Baldomero estrechó la mano de ambos.

–Estará a punto de llegar. ¿Quiere, por favor, salir a esperarla? –preguntó don Manuel al médium, que cogió el quinqué para salir de inmediato a la puerta de la calle.

Agobiado por el desagradable olor a humo y humedad que había en la estancia, Baldomero se llevó el pañuelo a la nariz, el mismo que había usado para secarse el sudor pero que aún olía a limpio. Le reconfortó, a pesar de que su corazón seguía palpitando con prisa y sus oídos continuaban percibiendo el sonido lejano de la bocina de un buque. Le agradaba el olor a ropa limpia, le relajaba tanto, que nunca usaba agua de colonia. Así, con el pañuelo estrujado en su nariz, logró apaciguar su ánimo, aunque la singularidad de aquellas paredes que le rodeaban le impedían sentirse cómodo.

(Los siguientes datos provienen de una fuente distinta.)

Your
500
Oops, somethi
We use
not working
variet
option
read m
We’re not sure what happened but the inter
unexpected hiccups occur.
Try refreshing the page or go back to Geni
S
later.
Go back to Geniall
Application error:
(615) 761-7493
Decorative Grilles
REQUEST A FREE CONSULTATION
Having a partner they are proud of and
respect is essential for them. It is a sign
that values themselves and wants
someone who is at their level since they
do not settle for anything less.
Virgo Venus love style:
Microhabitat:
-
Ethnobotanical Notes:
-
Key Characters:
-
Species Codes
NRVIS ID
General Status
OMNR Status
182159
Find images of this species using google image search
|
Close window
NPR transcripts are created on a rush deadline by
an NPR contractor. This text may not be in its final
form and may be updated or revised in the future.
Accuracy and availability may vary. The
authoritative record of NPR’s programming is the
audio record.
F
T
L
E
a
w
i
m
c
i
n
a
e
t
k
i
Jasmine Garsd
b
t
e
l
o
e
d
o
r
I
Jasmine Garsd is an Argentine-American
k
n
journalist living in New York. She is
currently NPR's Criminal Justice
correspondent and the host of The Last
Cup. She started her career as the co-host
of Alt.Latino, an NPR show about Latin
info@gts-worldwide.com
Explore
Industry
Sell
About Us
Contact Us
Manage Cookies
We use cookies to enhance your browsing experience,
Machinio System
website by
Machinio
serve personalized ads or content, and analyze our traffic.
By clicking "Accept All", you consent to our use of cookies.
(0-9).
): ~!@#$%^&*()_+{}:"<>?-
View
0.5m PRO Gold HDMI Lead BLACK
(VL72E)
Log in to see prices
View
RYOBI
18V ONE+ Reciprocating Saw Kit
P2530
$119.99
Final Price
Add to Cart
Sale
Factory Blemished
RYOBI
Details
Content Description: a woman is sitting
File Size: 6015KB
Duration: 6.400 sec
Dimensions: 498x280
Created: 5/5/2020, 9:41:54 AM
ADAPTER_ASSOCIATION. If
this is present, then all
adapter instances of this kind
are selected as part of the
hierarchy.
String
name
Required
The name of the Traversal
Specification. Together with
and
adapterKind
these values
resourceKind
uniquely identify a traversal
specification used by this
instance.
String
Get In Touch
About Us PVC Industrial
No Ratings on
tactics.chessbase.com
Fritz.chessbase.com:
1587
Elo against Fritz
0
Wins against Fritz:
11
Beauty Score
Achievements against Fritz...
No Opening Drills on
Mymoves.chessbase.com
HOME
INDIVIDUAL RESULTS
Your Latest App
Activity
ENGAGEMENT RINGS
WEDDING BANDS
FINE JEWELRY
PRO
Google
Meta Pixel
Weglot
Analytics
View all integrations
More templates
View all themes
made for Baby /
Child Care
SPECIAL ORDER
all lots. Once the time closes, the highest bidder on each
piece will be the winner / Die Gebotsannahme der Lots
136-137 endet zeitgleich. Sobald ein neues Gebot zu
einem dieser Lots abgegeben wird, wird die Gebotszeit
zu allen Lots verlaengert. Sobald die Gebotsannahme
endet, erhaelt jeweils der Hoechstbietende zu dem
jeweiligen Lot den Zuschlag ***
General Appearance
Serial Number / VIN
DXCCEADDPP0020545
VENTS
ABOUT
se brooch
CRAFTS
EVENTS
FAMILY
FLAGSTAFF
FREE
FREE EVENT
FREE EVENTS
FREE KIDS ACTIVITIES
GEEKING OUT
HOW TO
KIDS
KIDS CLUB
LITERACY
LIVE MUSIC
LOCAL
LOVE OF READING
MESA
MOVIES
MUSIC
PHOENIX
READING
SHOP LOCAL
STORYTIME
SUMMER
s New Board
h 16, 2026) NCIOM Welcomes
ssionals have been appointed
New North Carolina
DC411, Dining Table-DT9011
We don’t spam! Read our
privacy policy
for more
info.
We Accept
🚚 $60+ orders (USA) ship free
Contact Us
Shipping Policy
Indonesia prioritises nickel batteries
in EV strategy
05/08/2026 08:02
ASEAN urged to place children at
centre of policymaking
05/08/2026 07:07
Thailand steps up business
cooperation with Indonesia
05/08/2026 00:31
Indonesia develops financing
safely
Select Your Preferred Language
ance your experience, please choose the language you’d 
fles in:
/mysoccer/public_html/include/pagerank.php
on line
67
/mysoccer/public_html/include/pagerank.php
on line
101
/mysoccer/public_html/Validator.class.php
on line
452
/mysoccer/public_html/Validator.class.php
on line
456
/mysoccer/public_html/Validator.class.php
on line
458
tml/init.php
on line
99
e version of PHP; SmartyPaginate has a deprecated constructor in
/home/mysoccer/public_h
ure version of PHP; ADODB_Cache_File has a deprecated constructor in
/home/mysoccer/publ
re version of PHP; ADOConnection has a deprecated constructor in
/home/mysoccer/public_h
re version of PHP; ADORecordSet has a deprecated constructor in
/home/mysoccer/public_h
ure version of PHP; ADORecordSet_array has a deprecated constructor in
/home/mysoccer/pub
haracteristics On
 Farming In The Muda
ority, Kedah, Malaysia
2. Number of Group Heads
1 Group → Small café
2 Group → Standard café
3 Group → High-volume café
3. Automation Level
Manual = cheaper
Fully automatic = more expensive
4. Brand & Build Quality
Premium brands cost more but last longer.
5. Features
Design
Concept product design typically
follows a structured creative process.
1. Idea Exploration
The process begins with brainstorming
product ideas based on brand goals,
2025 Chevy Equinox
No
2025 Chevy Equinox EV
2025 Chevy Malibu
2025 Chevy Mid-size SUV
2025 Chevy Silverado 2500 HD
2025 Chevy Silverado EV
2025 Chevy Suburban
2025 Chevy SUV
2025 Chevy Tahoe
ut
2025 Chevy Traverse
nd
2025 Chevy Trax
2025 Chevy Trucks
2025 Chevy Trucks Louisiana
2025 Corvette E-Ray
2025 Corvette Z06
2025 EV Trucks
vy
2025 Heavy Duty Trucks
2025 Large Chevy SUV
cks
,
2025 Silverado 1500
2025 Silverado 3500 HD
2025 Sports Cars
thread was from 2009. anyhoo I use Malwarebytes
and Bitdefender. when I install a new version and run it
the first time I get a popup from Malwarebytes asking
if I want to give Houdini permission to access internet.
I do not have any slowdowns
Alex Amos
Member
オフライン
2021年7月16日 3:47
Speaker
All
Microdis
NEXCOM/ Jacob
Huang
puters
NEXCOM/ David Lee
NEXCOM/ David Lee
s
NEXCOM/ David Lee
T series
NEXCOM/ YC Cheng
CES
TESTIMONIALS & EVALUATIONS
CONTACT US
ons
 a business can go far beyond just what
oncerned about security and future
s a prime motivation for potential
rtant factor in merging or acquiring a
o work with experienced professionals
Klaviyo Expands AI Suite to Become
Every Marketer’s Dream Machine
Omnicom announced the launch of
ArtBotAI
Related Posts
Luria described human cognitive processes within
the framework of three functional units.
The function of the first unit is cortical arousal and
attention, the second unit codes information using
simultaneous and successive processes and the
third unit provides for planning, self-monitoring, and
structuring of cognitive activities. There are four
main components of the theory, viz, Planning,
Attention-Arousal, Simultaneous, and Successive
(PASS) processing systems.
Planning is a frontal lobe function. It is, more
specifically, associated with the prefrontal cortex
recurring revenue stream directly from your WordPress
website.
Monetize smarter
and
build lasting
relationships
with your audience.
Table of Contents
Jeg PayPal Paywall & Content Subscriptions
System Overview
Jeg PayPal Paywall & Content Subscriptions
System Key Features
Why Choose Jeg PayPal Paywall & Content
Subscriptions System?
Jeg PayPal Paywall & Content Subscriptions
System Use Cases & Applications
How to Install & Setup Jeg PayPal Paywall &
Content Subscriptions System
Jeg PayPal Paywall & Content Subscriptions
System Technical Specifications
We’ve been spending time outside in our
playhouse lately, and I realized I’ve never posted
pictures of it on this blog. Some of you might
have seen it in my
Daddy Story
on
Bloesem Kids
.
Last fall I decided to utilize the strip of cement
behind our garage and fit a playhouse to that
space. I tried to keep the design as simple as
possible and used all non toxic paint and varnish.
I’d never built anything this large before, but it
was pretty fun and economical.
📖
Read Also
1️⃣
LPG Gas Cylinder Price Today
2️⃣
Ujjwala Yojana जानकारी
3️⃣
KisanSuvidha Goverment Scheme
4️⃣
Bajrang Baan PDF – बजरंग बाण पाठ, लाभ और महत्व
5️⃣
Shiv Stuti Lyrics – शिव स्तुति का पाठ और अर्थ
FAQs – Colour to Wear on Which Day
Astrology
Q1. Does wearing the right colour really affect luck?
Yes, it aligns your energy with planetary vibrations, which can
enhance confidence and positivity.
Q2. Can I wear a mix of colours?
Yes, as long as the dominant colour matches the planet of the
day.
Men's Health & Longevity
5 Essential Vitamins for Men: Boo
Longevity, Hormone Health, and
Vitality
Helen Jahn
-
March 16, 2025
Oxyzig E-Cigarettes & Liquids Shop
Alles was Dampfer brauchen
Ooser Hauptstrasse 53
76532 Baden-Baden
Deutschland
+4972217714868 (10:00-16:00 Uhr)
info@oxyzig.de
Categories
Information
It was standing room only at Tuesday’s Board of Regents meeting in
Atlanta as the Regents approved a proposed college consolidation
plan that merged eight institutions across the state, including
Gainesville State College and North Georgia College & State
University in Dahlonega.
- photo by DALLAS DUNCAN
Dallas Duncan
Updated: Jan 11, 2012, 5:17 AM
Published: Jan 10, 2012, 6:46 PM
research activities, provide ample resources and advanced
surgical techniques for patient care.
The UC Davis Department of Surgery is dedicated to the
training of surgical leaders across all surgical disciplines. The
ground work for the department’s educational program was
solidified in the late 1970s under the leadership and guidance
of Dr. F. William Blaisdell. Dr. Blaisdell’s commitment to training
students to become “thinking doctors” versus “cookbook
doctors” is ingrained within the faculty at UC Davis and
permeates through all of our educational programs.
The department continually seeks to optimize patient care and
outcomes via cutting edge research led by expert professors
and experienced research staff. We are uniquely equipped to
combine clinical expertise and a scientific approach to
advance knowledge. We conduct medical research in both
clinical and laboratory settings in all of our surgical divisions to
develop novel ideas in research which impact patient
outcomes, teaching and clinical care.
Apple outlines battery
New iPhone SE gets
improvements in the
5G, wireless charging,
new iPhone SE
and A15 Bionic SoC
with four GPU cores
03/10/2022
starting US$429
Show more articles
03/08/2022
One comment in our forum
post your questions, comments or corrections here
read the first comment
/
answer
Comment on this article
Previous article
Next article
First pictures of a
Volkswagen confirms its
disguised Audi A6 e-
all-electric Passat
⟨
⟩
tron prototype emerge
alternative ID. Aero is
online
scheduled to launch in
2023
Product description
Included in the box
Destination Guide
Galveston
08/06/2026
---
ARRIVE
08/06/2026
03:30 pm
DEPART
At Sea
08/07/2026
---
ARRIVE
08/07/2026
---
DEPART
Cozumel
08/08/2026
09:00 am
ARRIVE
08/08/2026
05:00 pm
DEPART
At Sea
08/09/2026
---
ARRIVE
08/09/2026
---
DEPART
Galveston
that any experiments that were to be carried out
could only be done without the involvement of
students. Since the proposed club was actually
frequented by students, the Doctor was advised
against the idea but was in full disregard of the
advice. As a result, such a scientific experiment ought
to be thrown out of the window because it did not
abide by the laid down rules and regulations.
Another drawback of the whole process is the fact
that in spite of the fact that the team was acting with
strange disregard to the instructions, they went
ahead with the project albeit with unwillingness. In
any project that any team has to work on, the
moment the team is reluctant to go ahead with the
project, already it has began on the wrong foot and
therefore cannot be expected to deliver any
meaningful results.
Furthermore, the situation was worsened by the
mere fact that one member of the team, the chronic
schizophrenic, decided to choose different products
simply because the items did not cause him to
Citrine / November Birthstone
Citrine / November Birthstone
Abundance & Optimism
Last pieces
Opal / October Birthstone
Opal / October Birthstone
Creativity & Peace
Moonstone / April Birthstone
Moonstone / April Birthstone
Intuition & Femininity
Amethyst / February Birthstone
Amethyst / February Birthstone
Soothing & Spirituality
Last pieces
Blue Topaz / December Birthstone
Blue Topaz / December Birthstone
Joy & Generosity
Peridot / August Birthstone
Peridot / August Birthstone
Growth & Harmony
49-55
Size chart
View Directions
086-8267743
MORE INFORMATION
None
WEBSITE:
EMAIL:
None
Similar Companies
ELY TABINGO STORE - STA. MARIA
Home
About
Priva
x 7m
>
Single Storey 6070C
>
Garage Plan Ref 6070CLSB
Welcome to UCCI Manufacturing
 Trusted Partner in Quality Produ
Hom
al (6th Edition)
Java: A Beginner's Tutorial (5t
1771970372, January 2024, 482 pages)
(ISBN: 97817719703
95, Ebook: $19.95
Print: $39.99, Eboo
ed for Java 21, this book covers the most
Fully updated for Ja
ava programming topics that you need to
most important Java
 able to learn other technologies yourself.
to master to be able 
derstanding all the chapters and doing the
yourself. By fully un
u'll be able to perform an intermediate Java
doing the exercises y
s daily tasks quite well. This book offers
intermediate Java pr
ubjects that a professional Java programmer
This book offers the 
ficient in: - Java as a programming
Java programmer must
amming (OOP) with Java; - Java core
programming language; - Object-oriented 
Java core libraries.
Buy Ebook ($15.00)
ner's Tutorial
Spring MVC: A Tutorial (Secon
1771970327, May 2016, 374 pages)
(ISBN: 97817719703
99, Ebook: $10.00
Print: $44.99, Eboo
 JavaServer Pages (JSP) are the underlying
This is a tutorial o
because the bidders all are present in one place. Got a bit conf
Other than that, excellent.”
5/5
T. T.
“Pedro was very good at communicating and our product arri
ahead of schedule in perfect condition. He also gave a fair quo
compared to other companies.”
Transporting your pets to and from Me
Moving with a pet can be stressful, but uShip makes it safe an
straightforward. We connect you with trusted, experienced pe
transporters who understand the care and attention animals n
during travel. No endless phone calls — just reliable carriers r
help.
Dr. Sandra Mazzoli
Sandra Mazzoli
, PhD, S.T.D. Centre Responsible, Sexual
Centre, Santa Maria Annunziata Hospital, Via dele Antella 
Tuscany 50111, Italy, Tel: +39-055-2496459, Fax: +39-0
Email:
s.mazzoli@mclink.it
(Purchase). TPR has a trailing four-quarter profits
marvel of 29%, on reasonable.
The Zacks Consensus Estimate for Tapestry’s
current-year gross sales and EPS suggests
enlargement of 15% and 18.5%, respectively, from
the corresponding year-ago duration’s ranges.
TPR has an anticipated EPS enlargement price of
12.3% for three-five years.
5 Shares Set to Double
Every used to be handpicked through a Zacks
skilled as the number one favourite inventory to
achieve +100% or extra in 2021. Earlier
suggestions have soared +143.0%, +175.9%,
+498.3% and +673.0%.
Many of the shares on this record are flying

Baldomero tomó una de las palmatorias de la mesa y se aproximó para ver con mayor detenimiento la pared que estaba mirando el alcalde con atención. Lo que parecían procesiones de insectos paseando por un muro, eran palabras escritas con letra menuda. Aquella pared estaba llena de frases a lápiz o carbón sobre fondo blanco. La caligrafía era desigual, algunas letras eran redondas, cuidadosamente escritas, otras parecían haber sido garabateadas con rapidez, angulosas, torcidas. «Renunciar al espejismo de los nombres y de las formas». «El hielo y el vapor se creen aquello que no son. Ni han nacido ni han muerto. Son agua». «Cada cual forja su propio destino». «La fe hace posible lo imposible». «En la otra vida encontrarás lo que en esta has creído, si tu fe es verdadera». «La vasija era arcilla y volverá a serlo». «La puerta del infierno está abierta».

Serio, Baldomero sacó de nuevo el pañuelo para secarse el sudor. Se volvió para buscar la mirada de don Manuel.